-- PROVIDED PASSAGE follows --

Do NOT focus on acquiring... Focus On GIVING.

Updated: Jul 26, 2020


12 Things NOT TO DO...

Issue 3



Do NOT focus on acquiring... Focus On GIVING.


Every year around January 1, people make a new list of things they want to accomplish over the next 12 months. Some do it out of tradition ie: the “New Years Resolution”. Others are more disciplined planners, and create a list of practical personal and/or career goals to accomplish each year. On its surface, there is nothing wrong with this practice. But have you ever noticed that New Year Resolutions never seem to stick? So in our quest to find success, happiness, and balance, we will look at the motivation behind our planning. You may be surprised what you discover about yourself. Let’s take a look together.


In Issue 1 of this series we explored creating a real Plan. The purpose of this was to explain

the “how” of creating a successful method to reach ones desired goals. In issue 2, we looked at studying ones “Wheelhouse” or area of expertise. Again the “how” was explored. Specifically the how does one become successful at great levels and maintain balance in order to attain happiness as well as success. In this issue we will discuss the heart of the “why”. It is essential to fully understand this principal in order to form a foundational basis for the happiness component of success.



The Why (Success & Happiness)

So I guess at this stage in the conversation it is probably important that we discuss the difference between Success and Happiness. Most people, myself included, begin our lives learning from popular culture that success is about achieving money and position, and that those two things above all, will bring you happiness. That statement could not be farther from the truth. There are a million analogies I could use to differentiate success and happiness, but instead I have decided to give you a few simple statements, backed up by a few real-life, practice examples.


What is Success?

Professional Success is finding out who you are, determining what things give you fulfillment, and creating a situation that allows you to pursue those things as your career.

-- PROVIDED PASSAGE concluded --
-- SOURCE INFORMATION follows --

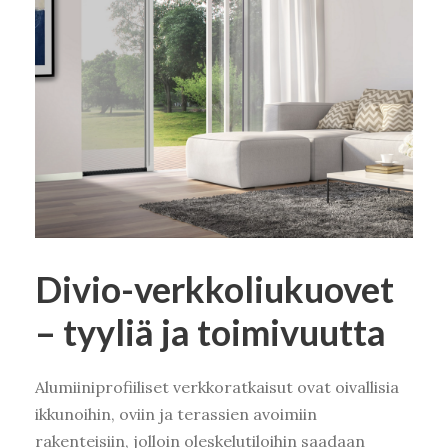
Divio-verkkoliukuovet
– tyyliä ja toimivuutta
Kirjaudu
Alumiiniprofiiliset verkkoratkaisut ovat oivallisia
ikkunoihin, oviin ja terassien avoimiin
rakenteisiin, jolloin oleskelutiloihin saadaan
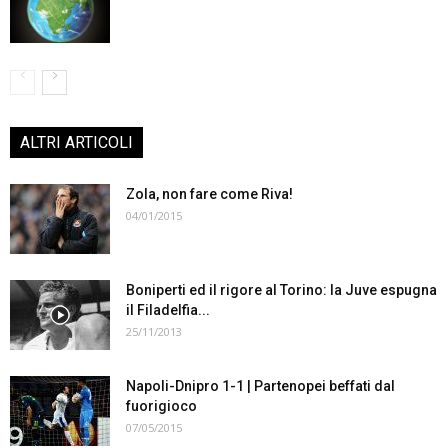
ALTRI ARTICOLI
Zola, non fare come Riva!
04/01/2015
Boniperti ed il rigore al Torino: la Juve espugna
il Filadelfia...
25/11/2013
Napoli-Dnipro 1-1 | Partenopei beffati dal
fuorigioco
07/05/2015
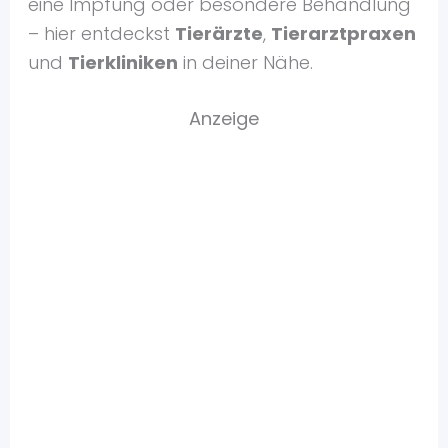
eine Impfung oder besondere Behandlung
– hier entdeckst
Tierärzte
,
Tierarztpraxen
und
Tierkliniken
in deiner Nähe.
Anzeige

-- SOURCE INFORMATION concluded --
-- SOURCE INFORMATION follows --

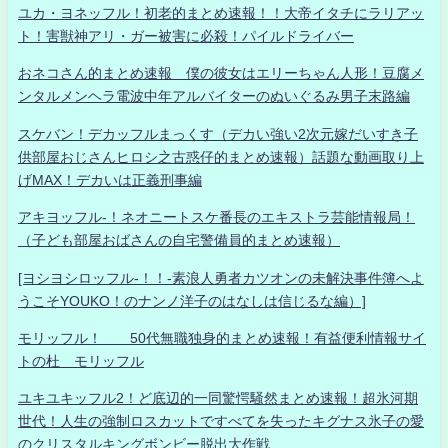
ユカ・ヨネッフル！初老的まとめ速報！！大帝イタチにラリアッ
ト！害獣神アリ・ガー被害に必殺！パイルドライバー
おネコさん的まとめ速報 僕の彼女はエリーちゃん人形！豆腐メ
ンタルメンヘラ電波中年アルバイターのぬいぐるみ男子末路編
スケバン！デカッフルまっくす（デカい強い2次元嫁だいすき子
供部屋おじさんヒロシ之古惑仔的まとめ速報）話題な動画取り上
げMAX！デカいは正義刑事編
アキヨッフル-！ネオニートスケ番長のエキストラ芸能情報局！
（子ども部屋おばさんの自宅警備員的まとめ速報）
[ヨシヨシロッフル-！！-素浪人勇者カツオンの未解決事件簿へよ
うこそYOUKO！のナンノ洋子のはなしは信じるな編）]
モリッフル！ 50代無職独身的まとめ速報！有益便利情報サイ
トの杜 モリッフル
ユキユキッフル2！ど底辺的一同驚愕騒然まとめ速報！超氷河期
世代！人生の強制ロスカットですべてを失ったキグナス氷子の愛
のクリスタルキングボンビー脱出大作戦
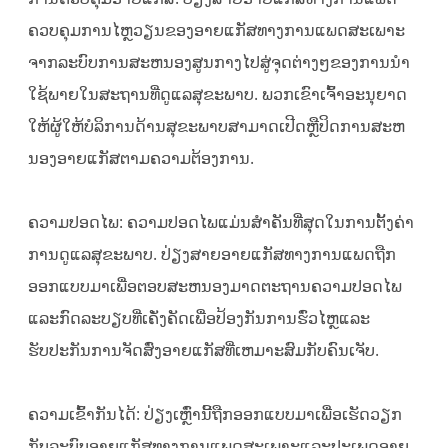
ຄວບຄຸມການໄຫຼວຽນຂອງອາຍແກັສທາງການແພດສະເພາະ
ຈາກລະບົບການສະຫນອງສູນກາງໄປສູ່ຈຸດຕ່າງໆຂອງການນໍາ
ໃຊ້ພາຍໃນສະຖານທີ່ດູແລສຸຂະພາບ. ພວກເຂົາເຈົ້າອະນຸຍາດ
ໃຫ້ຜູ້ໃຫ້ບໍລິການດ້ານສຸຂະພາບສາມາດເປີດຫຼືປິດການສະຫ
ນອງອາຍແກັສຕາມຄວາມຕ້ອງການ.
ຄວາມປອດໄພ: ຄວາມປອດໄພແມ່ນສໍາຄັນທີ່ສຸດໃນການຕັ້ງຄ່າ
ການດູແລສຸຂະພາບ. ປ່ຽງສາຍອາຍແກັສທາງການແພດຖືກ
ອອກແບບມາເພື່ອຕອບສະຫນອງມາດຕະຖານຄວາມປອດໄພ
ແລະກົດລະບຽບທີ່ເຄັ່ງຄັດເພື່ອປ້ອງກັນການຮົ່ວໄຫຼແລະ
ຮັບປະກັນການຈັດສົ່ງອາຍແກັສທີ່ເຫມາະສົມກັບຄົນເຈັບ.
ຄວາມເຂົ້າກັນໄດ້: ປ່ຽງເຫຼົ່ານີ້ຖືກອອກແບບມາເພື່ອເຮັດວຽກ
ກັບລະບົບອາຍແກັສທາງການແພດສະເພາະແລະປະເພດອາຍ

-- SOURCE INFORMATION concluded --

## PROMPT 1
Please output the passage on success and giving word for word, starting with "The Why (Success" and going on through "as your career.".
## PROMPT 2
Express the saved data rows as a Markdown table with the columns No. and Line, starting with the line with "ユカ・ヨネッフル！初老的まとめ速報！！大帝イタチにラリアッ" and going on through the line with "のクリスタルキングボンビー脱出大作戦". Leave out blank lines.
The rows have no connection to the passage.

## ANSWER SECTION 1
The Why (Success & Happiness)

So I guess at this stage in the conversation it is probably important that we discuss the difference between Success and Happiness. Most people, myself included, begin our lives learning from popular culture that success is about achieving money and position, and that those two things above all, will bring you happiness. That statement could not be farther from the truth. There are a million analogies I could use to differentiate success and happiness, but instead I have decided to give you a few simple statements, backed up by a few real-life, practice examples.


What is Success?

Professional Success is finding out who you are, determining what things give you fulfillment, and creating a situation that allows you to pursue those things as your career.

## ANSWER SECTION 2
| No. | Line |
|---|---|
| 1 | ユカ・ヨネッフル！初老的まとめ速報！！大帝イタチにラリアッ |
| 2 | ト！害獣神アリ・ガー被害に必殺！パイルドライバー |
| 3 | おネコさん的まとめ速報 僕の彼女はエリーちゃん人形！豆腐メ |
| 4 | ンタルメンヘラ電波中年アルバイターのぬいぐるみ男子末路編 |
| 5 | スケバン！デカッフルまっくす（デカい強い2次元嫁だいすき子 |
| 6 | 供部屋おじさんヒロシ之古惑仔的まとめ速報）話題な動画取り上 |
| 7 | げMAX！デカいは正義刑事編 |
| 8 | アキヨッフル-！ネオニートスケ番長のエキストラ芸能情報局！ |
| 9 | （子ども部屋おばさんの自宅警備員的まとめ速報） |
| 10 | [ヨシヨシロッフル-！！-素浪人勇者カツオンの未解決事件簿へよ |
| 11 | うこそYOUKO！のナンノ洋子のはなしは信じるな編）] |
| 12 | モリッフル！ 50代無職独身的まとめ速報！有益便利情報サイ |
| 13 | トの杜 モリッフル |
| 14 | ユキユキッフル2！ど底辺的一同驚愕騒然まとめ速報！超氷河期 |
| 15 | 世代！人生の強制ロスカットですべてを失ったキグナス氷子の愛 |
| 16 | のクリスタルキングボンビー脱出大作戦 |